**PROBLEM REQUIREMENTS**
Copy the data exactly from the line that contains "Узор на полу" through the line that contains "выборка. Станок позволяет", keeping both end lines and leaving out everything else.

**EXTRACTED INFORMATION**

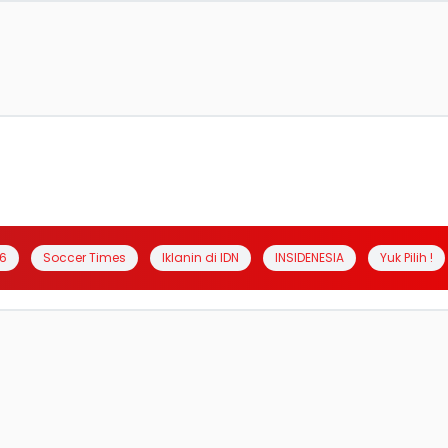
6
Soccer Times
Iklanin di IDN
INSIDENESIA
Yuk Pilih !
* * *
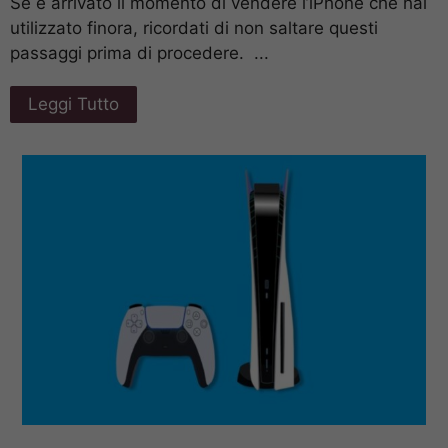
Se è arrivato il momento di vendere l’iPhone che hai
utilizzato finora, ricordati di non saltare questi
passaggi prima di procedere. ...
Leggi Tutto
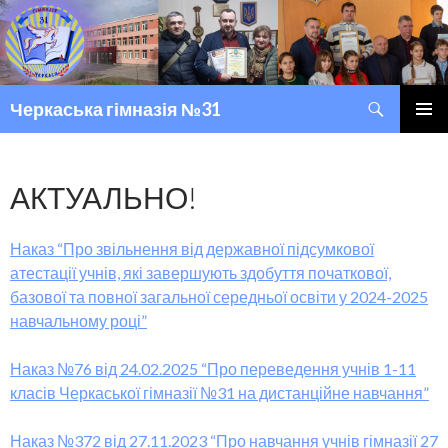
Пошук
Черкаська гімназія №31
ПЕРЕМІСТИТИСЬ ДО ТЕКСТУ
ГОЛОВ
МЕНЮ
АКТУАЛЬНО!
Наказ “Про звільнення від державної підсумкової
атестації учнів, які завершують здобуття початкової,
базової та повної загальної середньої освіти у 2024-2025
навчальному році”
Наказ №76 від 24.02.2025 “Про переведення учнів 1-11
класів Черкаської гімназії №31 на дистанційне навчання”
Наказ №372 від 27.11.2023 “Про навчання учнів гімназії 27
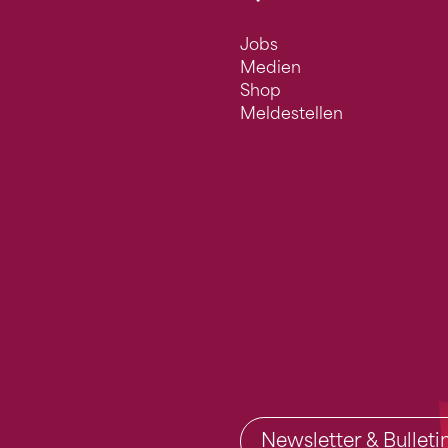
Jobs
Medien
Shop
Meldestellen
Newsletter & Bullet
==
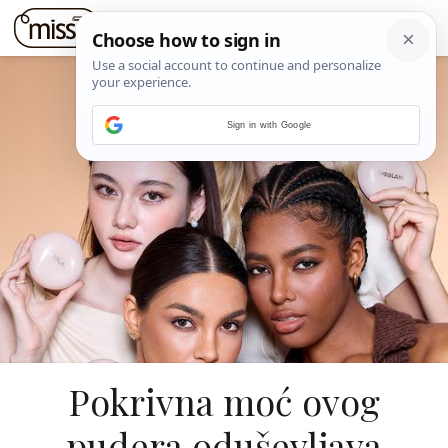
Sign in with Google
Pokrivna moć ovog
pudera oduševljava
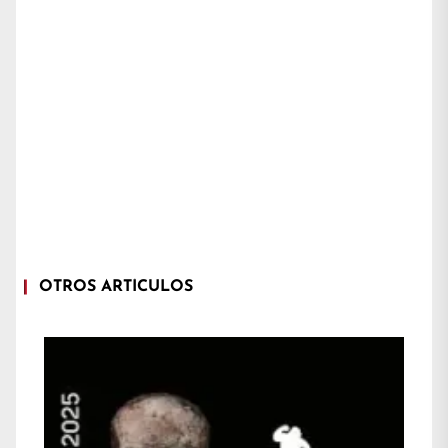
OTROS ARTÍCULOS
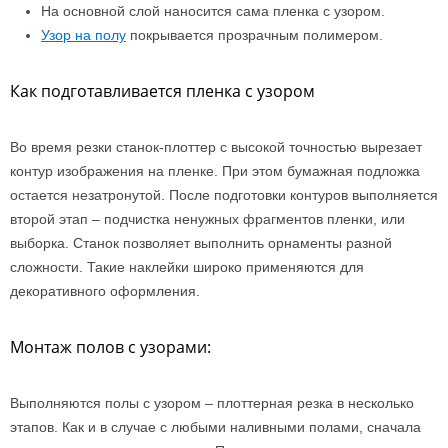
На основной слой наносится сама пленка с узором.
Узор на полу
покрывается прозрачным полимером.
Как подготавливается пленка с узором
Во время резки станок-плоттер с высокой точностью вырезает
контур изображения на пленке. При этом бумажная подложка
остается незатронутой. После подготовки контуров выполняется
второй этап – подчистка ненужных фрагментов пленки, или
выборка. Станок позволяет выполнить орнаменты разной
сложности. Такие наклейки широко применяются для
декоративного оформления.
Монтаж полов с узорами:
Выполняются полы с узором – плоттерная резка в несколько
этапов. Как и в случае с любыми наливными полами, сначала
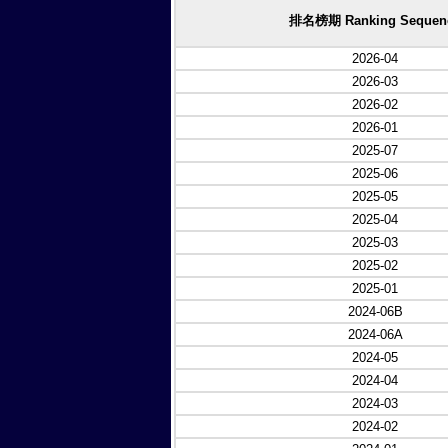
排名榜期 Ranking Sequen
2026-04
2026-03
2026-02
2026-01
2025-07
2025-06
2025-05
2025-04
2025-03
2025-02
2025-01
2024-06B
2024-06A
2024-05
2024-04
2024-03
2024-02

**WRITTEN RESPONSE**
Узор на полу
покрывается прозрачным полимером.
Как подготавливается пленка с узором
Во время резки станок-плоттер с высокой точностью вырезает
контур изображения на пленке. При этом бумажная подложка
остается незатронутой. После подготовки контуров выполняется
второй этап – подчистка ненужных фрагментов пленки, или
выборка. Станок позволяет выполнить орнаменты разной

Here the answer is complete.